Chow contended that the tariff structure would force Russia to significantly increase the price discounts it has had to extend to buyers of Russian oil, hitting the Russian government's revenue through the collection of export tax without hampering Russian oil producers "who will produce as long as the price is above their production costs."

Olexander Scherba, former Ukrainian ambassador to Austria and now chief adviser to the CEO of Ukraine's state Naftogaz, advocated for stronger action -- a full embargo on Russian oil and gas by the EU and the imposition of secondary sanctions against exports by the US.

"Everything that hurts [Russian President Vladimir] Putin and limits these numbers that are still unfortunately soaring of Russian revenues from oil and gas trade should be used," Scherba said. "For us, it's a simple answer, probably not as simple for the US."

Recognizing that the EU is not in a position to immediately turn away from Russian oil and gas, he supported a transfer cap until a full embargo is feasible.

A transfer cap, he said, would allow Russian oil and gas to continue to flow to the EU, paid for at the contract price, but with banks and offtakers transferring only a fraction of the fuel's costs to Russia, with the majority held in escrow accounts.
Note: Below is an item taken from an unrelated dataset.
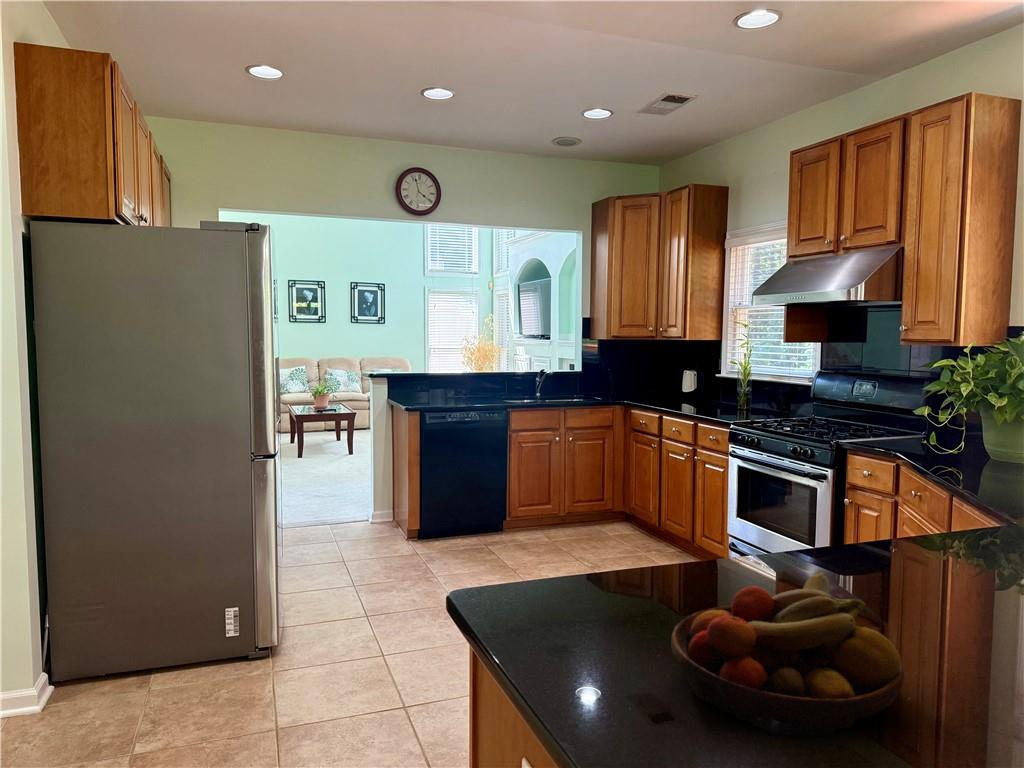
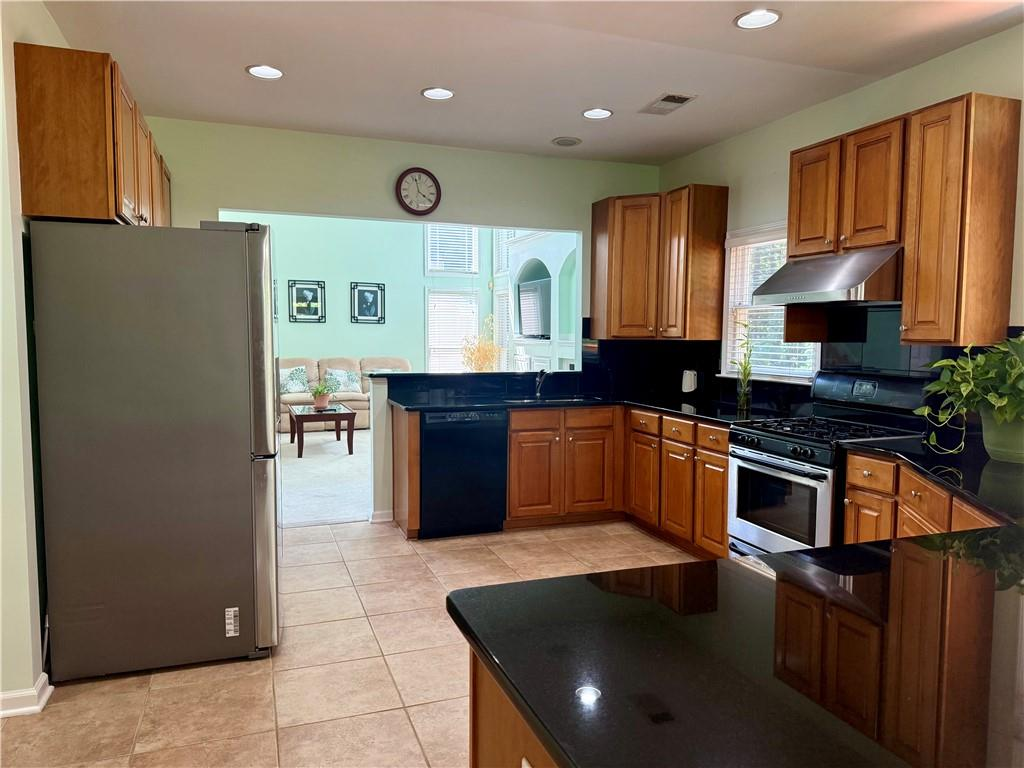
- fruit bowl [670,571,905,737]
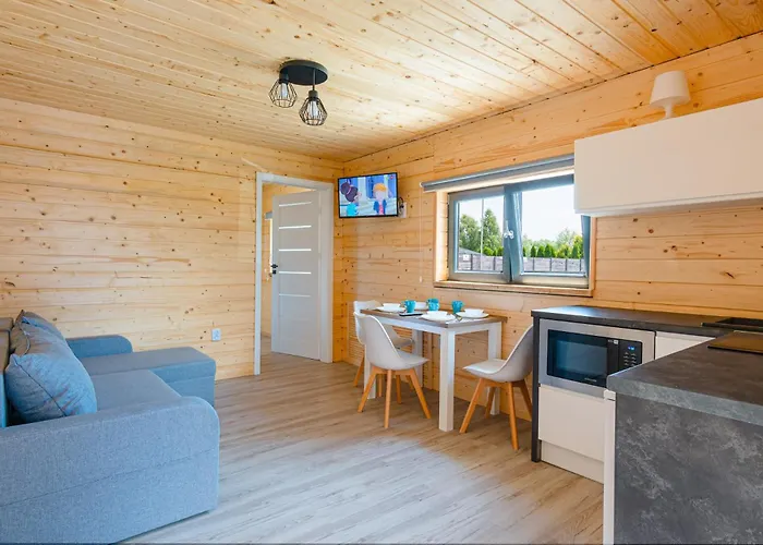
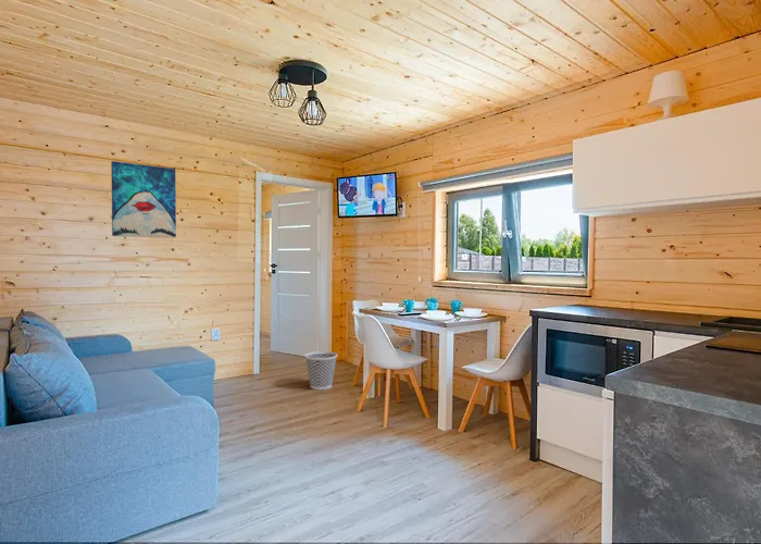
+ wall art [110,160,177,239]
+ wastebasket [303,350,338,391]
He said this would hurt Russia while easing pressure on the global oil markets.

Assumptions

Richard Morningstar, former US ambassador to the EU and to Azerbaijan and founding chairman of the Global Energy Center at the Atlantic Council, questioned whether Russia "would play that game," when it came to either the transfer cap or import tariff, and raised implementation and enforcement questions.

Looking particularly at the tariff idea, he said it assumes that Russia would consider the complete loss of revenue from the West to be too great and would accept the tariff situation and discount prices accordingly. It further assumes, he said, that Russia would conclude that potential revenue from China, India and others would not sufficiently come close to substituting what it would lose from the West.
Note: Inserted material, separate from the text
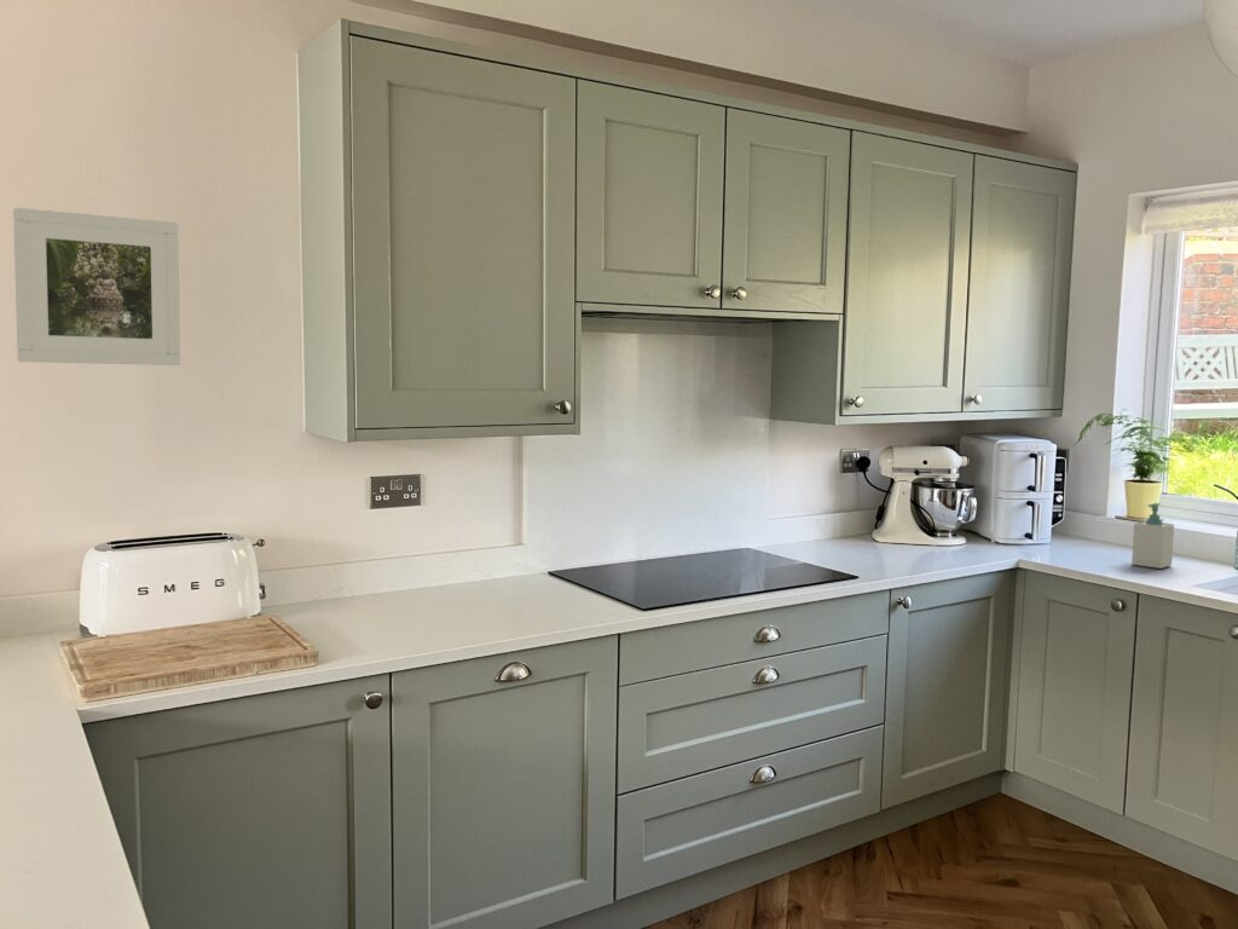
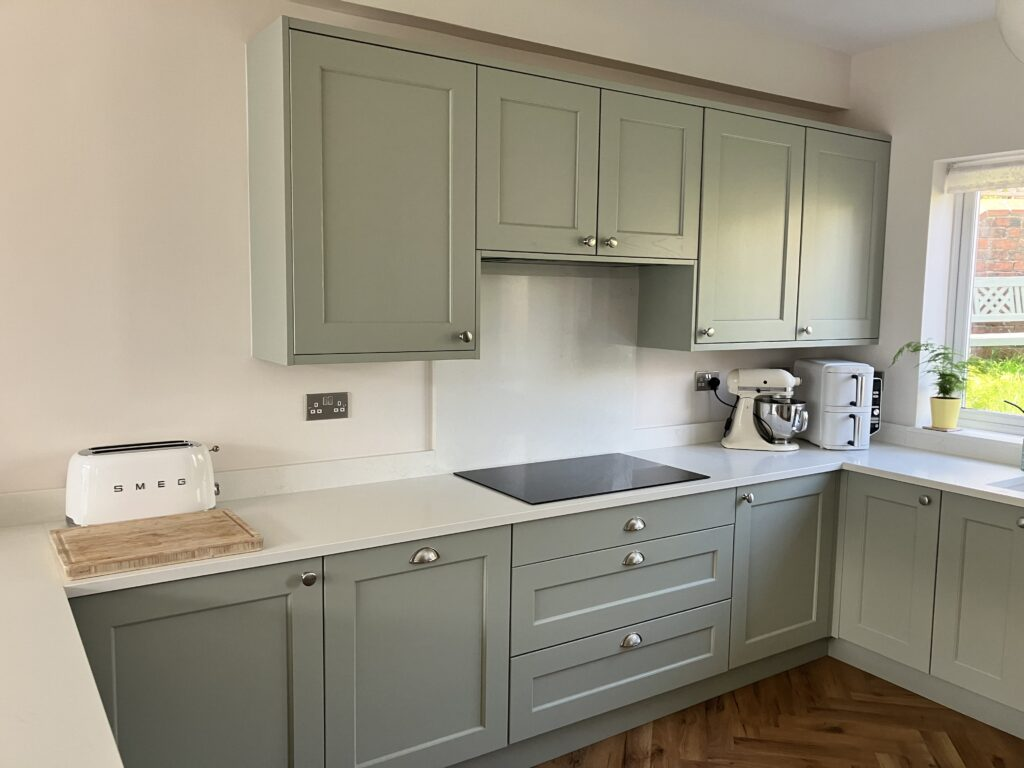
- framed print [12,207,181,367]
- soap bottle [1130,502,1175,570]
Chow acknowledged that his proposal counts on "Russia being somewhat sensible economically because they need the revenue and they don't want to do permanent damage to their petroleum industry."

He pointed to the long-term financial impact of leaving barrels in the ground and the technical challenges as it would degrade the pressure of the reservoirs. If Russia were to allow production, currently around 11 million b/d, to drop to 7 million b/d or lower, that could damage the ultimate recoverability of its oil reserves, Chow said.

Smarter oil sanctions

"No secondary sanctions will be needed against the likes of India, China, Turkey, since the objective is no longer to stop all Russian oil exports, which would severely damage the global economy and strain alliance unity in supporting Ukraine, but the objective would be instead to deprive the Russian government of economic rent from oil exports as much as possible," Chow continued.
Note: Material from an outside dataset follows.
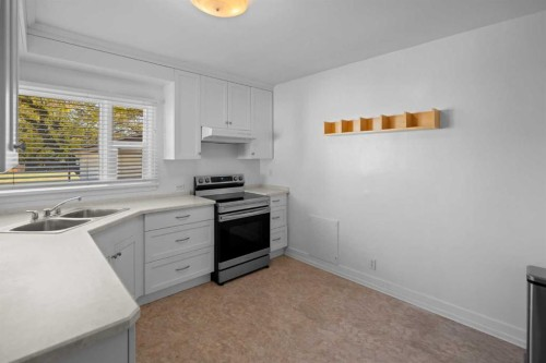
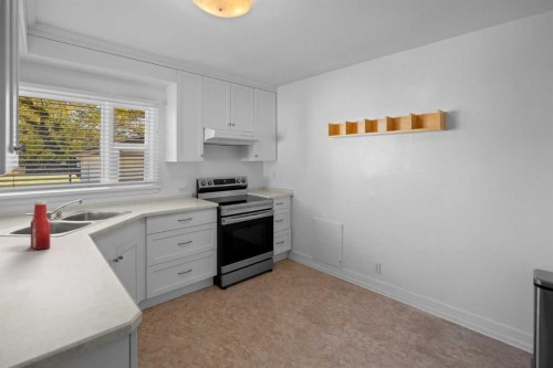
+ soap bottle [30,200,51,251]
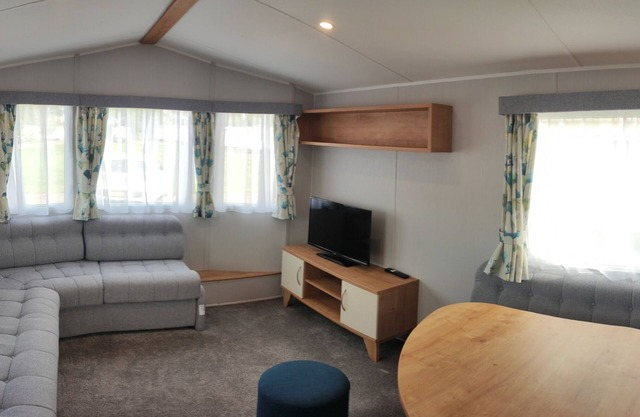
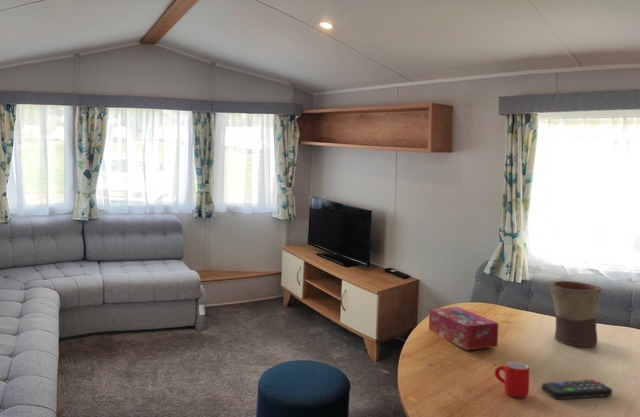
+ mug [494,361,530,398]
+ flower pot [548,280,603,347]
+ tissue box [428,306,499,351]
+ remote control [541,379,613,400]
"I really hope that by the time of the G7 and NATO summits at the end of this month, we and our allies will design more effective or smarter oil sanctions rather than risk the sanctions regime unraveling," he added.

Erik Woodhouse, deputy assistant secretary for the Division for Counter Threat Finance and Sanctions at the State Department, said he expected to see sustained efforts to reduce revenue to Russia from energy sales, but because "energy is a sensitive issue ... globally ... that's something that we're going to have to work on over time."

"It's undeniable" that sanctions are having an impact, and the US will continue to maintain and expand pressure on Russia through sanctions and a full array of other diplomatic tools, said the deputy assistant secretary for counter threat finance and sanctions. "In the end, [Putin and Russia] are going to have to make a decision as to how much economic pain and isolation they're willing to endure on this front."